Tenet Healthcare and 19 of its hospitals are accusing Cigna of reimbursing claims at low rates and wrongfully denying claims for emergency care in a lawsuit.
The suit was first filed March 23 in state court but was moved April 28 to Connecticut District Court, according to the Connecticut Law Tribune.
Nineteen hospitals managed by Tenet across Arizona, Florida, Tennessee, Alabama, South Carolina and Massachusetts allege Cigna engaged in "an ongoing pattern of financial misconduct."
The hospitals allege Cigna created "narrow" networks — which Tenet is not part of — to maximize the discounts it receives from the limited number of hospitals participating in those networks, thereby creating the risk of members seeking care at out-of-network emergency departments that have not agreed to offer discounted rates. The lawsuit claims Cigna forced Tenet hospitals to treat members at artificially low rates by reimbursing the hospitals at rates they did not agree to.
The lawsuit also claims Cigna "arbitrarily denied numerous claims for emergency medical services."
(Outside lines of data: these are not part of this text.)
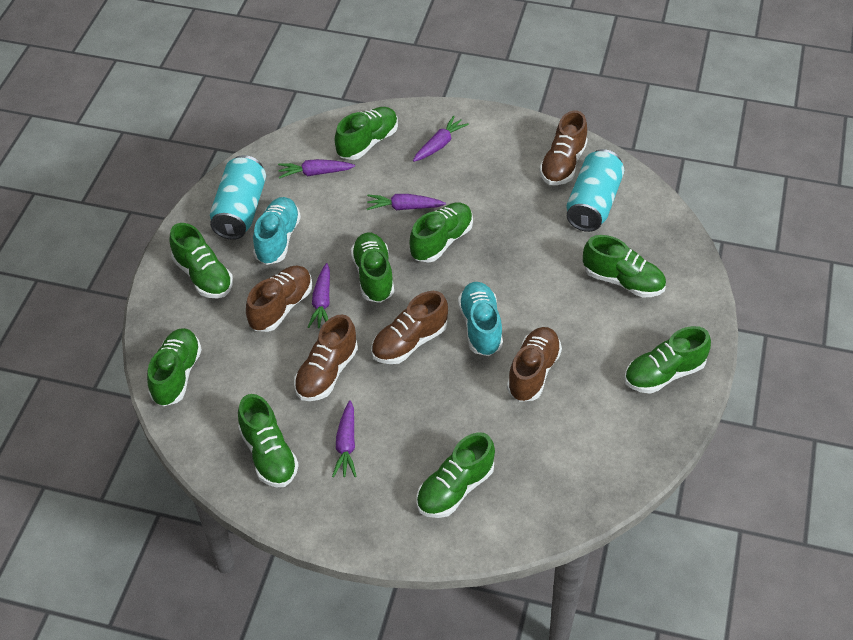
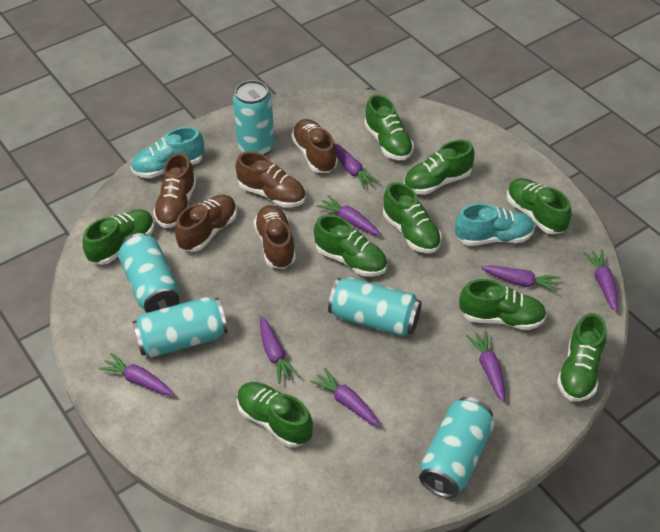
purple carrot: [278,159,355,179] [308,263,330,328] [332,400,357,477] [367,194,446,210] [413,116,469,162] = 5 -> [98,353,175,396] [260,317,299,384] [310,368,381,427] [316,195,381,236] [335,143,379,189] [466,331,505,402] [481,265,561,293] [583,250,618,312] = 8
turquoise can: [210,155,266,240] [567,149,624,232] = 2 -> [118,233,179,313] [133,297,228,358] [233,80,275,155] [328,277,422,337] [419,397,495,498] = 5

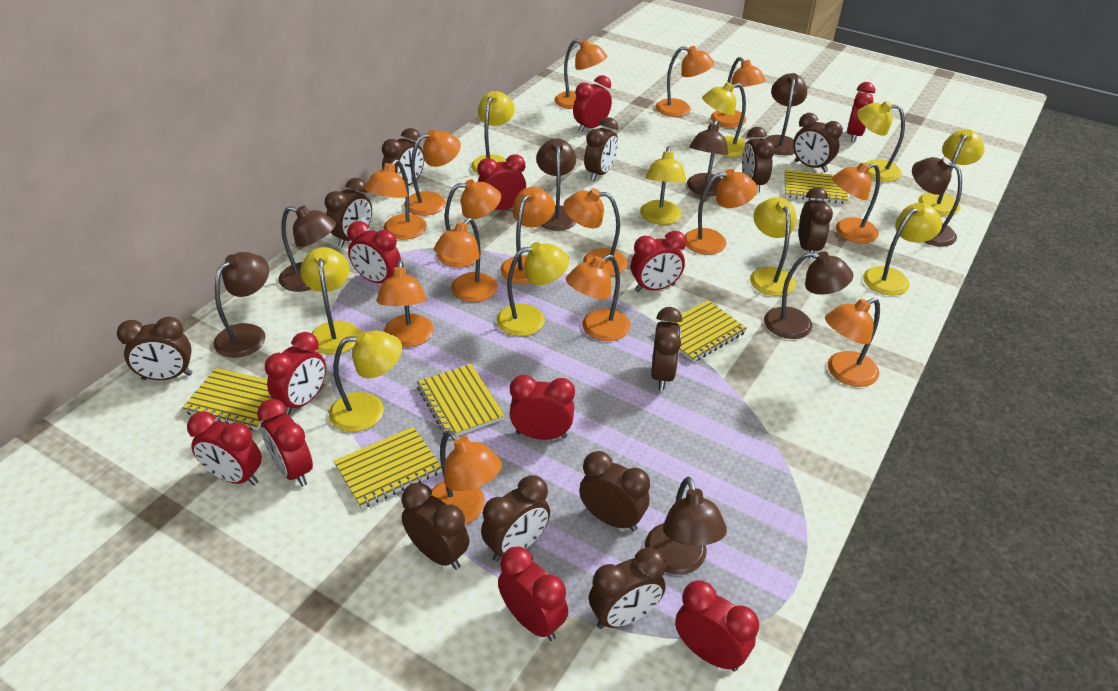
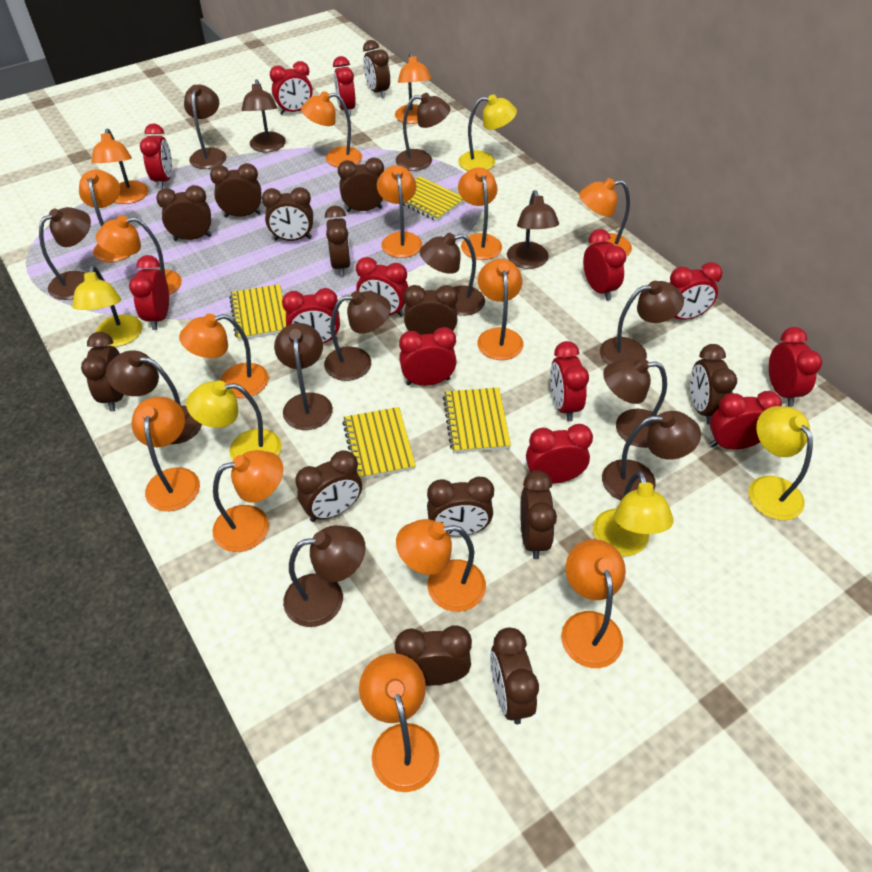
brown clock: [117,317,192,380] [325,178,372,247] [382,128,424,186] [401,483,469,570] [481,475,550,562] [579,451,650,532] [584,117,618,181] [589,547,666,629] [651,307,682,390] [742,127,775,193] [793,113,843,173] [799,187,833,259] = 12 -> [81,332,124,412] [156,185,212,241] [210,163,261,217] [262,187,313,241] [295,450,362,522] [325,206,351,277] [338,158,384,212] [363,40,390,98] [395,625,472,686] [403,285,458,335] [427,477,494,536] [490,628,539,725] [520,470,557,559] [690,344,737,425] = 14
brown lamp: [213,252,269,358] [278,206,336,292] [536,138,576,231] [645,477,727,575] [687,120,728,196] [764,251,853,339] [765,73,807,155] [912,157,962,247] = 8 -> [39,207,91,300] [106,350,202,444] [184,84,226,169] [242,79,286,152] [274,323,333,430] [283,525,366,627] [324,291,391,381] [396,93,451,171] [420,233,485,316] [507,190,559,269] [600,281,684,365] [602,411,701,500] [603,358,667,448] = 13
red clock: [187,411,262,486] [257,399,313,487] [265,332,326,415] [347,221,401,283] [477,154,526,210] [498,546,568,641] [509,375,575,440] [573,75,612,133] [631,231,686,292] [675,580,759,672] [847,82,875,143] = 11 -> [129,255,169,330] [140,123,172,189] [270,61,312,115] [282,288,340,343] [333,56,356,116] [356,257,408,317] [399,327,457,386] [526,424,593,484] [550,341,589,422] [583,229,626,301] [670,262,722,320] [710,391,782,450] [769,327,822,406] = 13
yellow lamp: [300,247,359,355] [329,330,402,432] [471,91,515,174] [496,242,569,336] [640,146,687,225] [702,82,746,157] [750,197,796,296] [857,101,905,181] [863,203,942,295] [918,129,984,216] = 10 -> [72,265,142,347] [186,381,282,461] [458,94,517,171] [593,471,674,556] [748,406,813,520] = 5
yellow notebook: [182,368,273,430] [334,427,442,509] [417,364,505,439] [655,300,747,362] [784,170,849,204] = 5 -> [229,284,286,341] [342,407,416,479] [403,176,464,221] [443,387,511,453] = 4

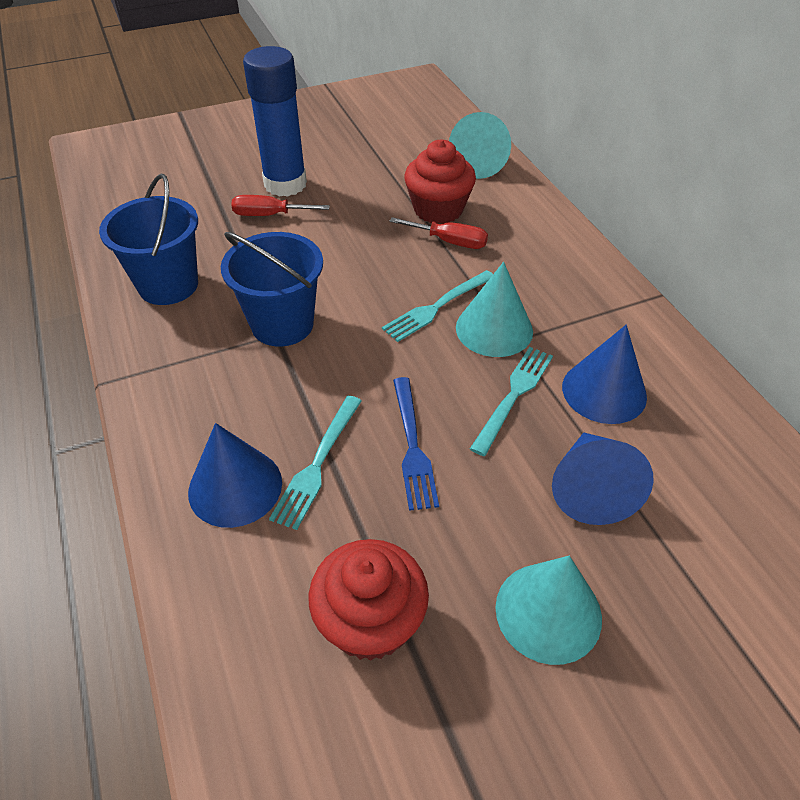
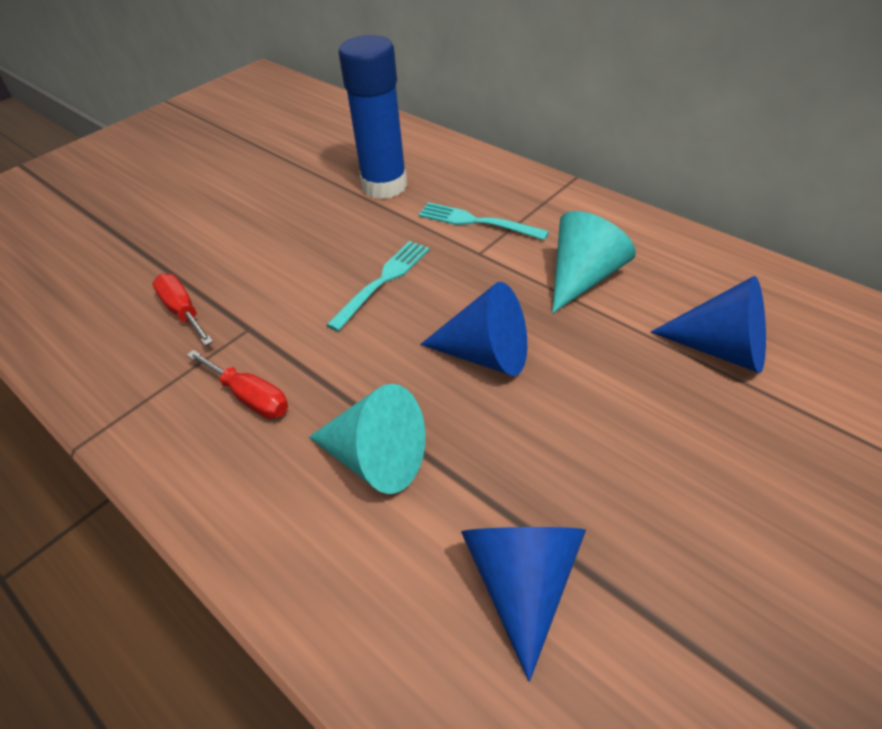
blue bucket: [99,173,198,305] [221,232,323,347] = 2 -> none = 0
blue fork: [393,377,439,511] = 1 -> none = 0
red cupcake: [308,539,429,661] [404,140,476,224] = 2 -> none = 0
turquoise cone: [449,112,511,179] [456,262,533,357] [495,556,602,665] = 3 -> [309,384,425,494] [552,211,636,313] = 2
turquoise fork: [269,396,362,530] [382,270,493,342] [470,347,553,456] = 3 -> [326,241,430,331] [418,202,549,240] = 2

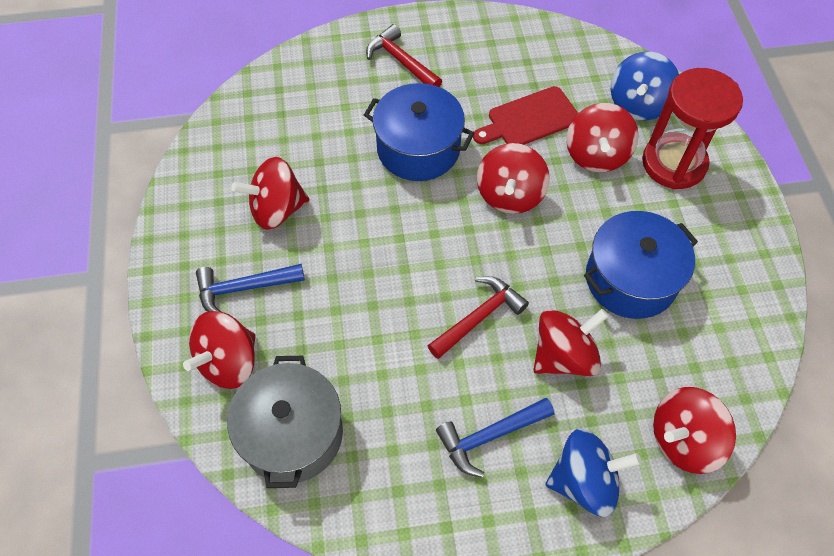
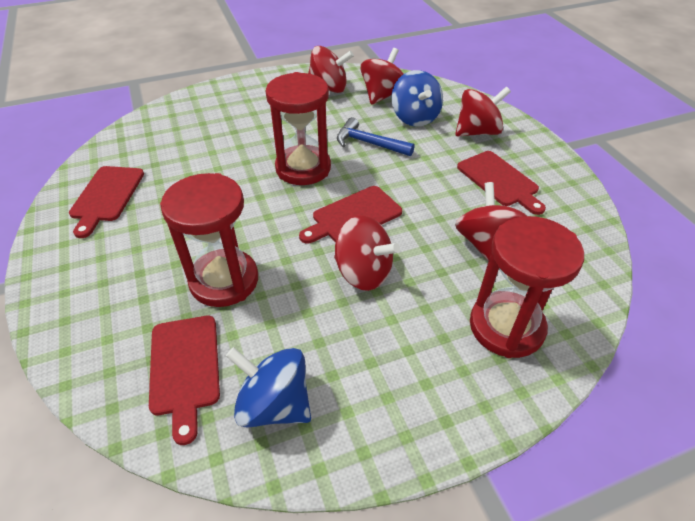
blue hammer: [196,264,305,312] [436,398,554,478] = 2 -> [337,117,415,156] = 1
blue pot: [364,83,474,181] [584,211,698,319] = 2 -> none = 0
grey pot: [227,356,343,488] = 1 -> none = 0
red cutting board: [473,86,578,145] = 1 -> [69,166,144,238] [149,316,220,445] [299,186,402,244] [457,151,546,215] = 4
red hammer: [366,24,442,87] [427,276,529,359] = 2 -> none = 0
red hourglass: [642,68,743,189] = 1 -> [160,173,258,307] [266,72,331,185] [470,216,584,358] = 3
red spinning top: [183,311,255,389] [232,157,309,230] [477,143,550,214] [534,309,609,376] [566,103,639,172] [653,387,736,474] = 6 -> [308,46,354,93] [334,215,400,291] [361,48,404,105] [455,87,511,136] [455,182,527,261] = 5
The hospitals said they have attempted to join Cigna's provider network, but the company refused.
"By keeping the Tenet hospitals out-of-network, Cigna appropriated for itself the ability to unilaterally determine the reimbursement amounts it will pay for emergency care rendered to its members. And by systematically underpaying and denying claims for that care, Cigna is able to drive its enormous profits," the lawsuit said.
Through the alleged discounted rates and denied claims, the lawsuit says Cigna violated common law, state laws and the Connecticut Unfair Trade Practices Act.
The plaintiffs said "Cigna's scheme" is currently ongoing and nationwide. They are seeking compensation for resulting injuries, including actual, punitive and monetary damages, attorneys' fees, award interest and costs.